Since the war started, I’ve been working with journalists and lawyers at the Reckoning Project to help “quicken” justice around atrocities. Lawyers and journalists don’t often work together – but in this case we are both on the same side. Teams of Ukrainian reporters trained in international human rights law are gathering evidence of atrocities on the ground through testimonies from victims. We then create media content based on this evidence for “the court of public opinion”, while our legal team develops cases. Usually, war crimes cases come long after a conflict ends; in this war, however, we need to construct them as it rages.
But when we think about justice we need to go beyond old-fashioned cases of war crimes, where a general or politician is brought to trial. While that is obviously important, waiting for it can take a long time. Moreover, some of the Putin elite are only too proud to be accused of atrocities: it shows their loyalty to the leader. We need to broaden our concept of how justice can be achieved. One of the more innovative ideas floated recently comes from Ilona Khmeleva, of the Economic Security Council of Ukraine, and the British law firm McCue Jury. They propose an economic justice tribunal. This will adjudicate on how to seize the international assets of the Russian state and its oligarchs, and distribute them to specific victims of Russian aggression. I would add (billion-dollar) fines against western companies and enablers that continue to support Putin’s war machine despite sanctions. Such a tribunal would both give tangible compensation to victims and undermine the corrupt, global system that Putin has created and whose existence he uses to prove how entrenched his power is. Putin’s domestic propaganda is always trumpeting how many supporters it has across the world: from Viktor Orbán in Hungary to Trump in the US. President Joe Biden had tried to isolate us, the argument goes, but he’s too weak and everyone needs our oil, gas and metals.

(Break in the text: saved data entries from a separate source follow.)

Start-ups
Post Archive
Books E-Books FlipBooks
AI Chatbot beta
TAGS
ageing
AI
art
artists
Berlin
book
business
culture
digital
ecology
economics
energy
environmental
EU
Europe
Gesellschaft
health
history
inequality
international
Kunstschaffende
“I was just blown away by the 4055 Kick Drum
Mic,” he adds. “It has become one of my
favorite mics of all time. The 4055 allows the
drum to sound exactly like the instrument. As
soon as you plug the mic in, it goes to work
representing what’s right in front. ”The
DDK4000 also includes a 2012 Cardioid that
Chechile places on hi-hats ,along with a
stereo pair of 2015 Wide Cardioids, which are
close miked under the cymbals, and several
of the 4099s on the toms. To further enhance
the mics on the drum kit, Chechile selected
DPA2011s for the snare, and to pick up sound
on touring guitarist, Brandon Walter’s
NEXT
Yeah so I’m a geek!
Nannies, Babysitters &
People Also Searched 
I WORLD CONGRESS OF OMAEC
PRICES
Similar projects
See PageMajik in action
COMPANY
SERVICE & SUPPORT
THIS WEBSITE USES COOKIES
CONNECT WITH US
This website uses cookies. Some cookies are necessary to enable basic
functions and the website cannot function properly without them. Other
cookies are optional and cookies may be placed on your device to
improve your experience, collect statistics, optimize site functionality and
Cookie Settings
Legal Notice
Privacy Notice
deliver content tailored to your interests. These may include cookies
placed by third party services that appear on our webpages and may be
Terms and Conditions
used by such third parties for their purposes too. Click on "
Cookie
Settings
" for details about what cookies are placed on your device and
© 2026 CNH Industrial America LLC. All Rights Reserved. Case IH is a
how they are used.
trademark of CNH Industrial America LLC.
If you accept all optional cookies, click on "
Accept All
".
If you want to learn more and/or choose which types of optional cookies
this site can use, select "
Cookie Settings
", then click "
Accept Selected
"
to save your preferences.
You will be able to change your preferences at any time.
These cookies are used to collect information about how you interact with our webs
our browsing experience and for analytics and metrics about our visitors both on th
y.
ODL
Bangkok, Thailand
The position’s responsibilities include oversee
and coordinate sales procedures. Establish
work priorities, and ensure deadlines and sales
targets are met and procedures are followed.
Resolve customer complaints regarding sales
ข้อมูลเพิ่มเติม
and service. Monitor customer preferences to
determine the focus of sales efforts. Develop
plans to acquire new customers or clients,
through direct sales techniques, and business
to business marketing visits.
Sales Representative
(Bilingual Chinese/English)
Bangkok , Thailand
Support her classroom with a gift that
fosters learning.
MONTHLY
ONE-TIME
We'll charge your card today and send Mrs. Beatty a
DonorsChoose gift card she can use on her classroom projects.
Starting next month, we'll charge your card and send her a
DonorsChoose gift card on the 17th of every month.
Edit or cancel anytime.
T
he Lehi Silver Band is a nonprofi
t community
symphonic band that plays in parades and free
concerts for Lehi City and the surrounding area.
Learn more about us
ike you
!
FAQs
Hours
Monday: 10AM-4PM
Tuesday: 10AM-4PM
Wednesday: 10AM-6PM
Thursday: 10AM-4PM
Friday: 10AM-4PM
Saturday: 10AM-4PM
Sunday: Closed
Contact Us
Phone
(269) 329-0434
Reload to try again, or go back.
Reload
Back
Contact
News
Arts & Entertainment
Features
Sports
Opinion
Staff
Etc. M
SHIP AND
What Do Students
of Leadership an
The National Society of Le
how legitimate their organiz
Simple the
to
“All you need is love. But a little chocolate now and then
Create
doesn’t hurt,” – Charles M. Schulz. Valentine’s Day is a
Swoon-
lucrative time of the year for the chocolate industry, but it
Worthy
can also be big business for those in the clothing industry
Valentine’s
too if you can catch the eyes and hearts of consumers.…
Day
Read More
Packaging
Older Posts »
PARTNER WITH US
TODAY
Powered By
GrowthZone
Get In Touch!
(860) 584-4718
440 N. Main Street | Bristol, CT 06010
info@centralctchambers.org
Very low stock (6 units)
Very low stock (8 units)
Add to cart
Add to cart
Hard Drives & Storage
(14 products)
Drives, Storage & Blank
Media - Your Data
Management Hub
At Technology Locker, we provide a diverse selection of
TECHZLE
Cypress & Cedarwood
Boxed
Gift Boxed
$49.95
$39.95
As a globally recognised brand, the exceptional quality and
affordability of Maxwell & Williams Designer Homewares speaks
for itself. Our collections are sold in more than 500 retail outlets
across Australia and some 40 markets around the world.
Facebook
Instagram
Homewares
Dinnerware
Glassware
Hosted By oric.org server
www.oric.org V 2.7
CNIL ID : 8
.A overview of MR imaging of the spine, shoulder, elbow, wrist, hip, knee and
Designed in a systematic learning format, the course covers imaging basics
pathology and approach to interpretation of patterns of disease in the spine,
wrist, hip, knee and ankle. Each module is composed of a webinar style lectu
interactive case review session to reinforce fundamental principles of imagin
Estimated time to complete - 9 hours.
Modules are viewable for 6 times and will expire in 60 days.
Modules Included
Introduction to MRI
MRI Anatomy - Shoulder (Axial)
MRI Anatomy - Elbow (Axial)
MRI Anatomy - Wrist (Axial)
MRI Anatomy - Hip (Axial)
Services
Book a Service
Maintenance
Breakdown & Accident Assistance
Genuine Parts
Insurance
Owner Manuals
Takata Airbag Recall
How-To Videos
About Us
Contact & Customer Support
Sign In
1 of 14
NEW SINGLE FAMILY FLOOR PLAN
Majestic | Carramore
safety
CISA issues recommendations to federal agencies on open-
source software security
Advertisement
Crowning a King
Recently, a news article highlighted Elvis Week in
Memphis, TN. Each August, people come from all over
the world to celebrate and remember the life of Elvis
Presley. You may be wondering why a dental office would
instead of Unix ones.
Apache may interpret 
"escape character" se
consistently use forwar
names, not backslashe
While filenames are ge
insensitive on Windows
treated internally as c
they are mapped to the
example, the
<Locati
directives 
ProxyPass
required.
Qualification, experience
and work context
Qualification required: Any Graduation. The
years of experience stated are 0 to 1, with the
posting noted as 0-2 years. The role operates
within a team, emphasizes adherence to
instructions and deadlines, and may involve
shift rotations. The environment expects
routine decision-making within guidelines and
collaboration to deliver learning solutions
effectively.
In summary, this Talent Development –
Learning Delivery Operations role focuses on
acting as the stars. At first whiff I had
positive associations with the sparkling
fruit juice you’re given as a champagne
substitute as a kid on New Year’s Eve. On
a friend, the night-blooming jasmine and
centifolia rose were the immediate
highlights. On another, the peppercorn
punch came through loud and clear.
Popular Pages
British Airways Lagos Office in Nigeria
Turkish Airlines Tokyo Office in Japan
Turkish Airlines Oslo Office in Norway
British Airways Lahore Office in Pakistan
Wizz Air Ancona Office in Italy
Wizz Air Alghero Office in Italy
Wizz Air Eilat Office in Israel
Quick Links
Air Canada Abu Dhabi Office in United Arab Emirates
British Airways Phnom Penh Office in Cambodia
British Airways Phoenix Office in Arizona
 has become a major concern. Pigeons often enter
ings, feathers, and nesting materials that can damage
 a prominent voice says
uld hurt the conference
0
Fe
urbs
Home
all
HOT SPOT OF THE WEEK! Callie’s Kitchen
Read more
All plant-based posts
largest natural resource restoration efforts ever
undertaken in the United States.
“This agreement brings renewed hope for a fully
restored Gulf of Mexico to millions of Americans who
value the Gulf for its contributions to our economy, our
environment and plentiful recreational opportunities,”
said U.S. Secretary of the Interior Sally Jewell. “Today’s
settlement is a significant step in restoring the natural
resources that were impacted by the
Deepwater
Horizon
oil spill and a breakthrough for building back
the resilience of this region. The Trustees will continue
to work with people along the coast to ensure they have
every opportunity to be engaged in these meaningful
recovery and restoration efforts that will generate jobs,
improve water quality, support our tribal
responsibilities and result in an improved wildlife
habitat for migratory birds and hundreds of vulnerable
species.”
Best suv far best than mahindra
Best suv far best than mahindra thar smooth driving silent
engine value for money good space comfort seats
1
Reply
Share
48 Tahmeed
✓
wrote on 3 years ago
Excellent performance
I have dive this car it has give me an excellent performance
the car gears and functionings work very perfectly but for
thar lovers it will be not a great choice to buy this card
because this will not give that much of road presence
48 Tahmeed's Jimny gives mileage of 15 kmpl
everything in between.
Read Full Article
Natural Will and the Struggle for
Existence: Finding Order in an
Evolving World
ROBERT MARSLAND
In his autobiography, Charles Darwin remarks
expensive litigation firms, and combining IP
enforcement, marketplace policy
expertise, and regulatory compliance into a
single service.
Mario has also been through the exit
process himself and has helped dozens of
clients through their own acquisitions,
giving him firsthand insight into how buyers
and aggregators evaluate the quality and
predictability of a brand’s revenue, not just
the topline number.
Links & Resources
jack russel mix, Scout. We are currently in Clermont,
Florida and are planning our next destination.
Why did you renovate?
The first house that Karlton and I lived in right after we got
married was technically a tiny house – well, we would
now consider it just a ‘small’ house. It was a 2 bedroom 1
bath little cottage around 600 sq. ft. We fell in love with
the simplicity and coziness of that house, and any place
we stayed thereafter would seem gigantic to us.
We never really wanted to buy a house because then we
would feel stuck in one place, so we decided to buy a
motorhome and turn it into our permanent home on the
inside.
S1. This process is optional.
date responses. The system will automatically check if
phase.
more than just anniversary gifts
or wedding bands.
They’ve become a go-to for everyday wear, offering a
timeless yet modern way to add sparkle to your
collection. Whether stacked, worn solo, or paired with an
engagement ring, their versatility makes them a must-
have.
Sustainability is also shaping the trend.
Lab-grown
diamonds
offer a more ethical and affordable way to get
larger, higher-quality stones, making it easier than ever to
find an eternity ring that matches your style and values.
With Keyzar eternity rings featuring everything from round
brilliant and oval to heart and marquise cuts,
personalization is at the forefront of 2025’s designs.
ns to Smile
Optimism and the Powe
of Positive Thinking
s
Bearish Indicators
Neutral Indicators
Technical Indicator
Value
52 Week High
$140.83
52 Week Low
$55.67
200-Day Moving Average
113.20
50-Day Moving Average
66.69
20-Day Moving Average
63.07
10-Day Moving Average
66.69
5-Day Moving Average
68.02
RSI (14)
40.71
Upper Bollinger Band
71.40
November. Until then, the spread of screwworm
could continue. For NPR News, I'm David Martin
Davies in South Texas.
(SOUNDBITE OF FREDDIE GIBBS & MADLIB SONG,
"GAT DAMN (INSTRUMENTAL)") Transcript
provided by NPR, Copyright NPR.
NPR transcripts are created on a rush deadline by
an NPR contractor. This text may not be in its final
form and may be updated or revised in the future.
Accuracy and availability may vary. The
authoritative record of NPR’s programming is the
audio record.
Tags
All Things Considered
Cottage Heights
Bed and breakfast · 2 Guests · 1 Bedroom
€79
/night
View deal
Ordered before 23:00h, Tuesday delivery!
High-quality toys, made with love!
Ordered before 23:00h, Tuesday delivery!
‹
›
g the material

Polls in Russia show that Russians tend to believe anyone who is in authority: truth is not a value in itself, but a subset of power. As one recent poll by the Open Minds Institute concludes, Russians tend towards “belief that the government is right, solely because it is the government and it has power”. If Putin can show he is powerful, through impunity globally and victory on the battlefield, then he is “believed”. Defeat him on the battlefield, undermine his system in the courts, and his power to define reality will slip. It’s not just truth that leads to justice, it’s justice that leads to truth.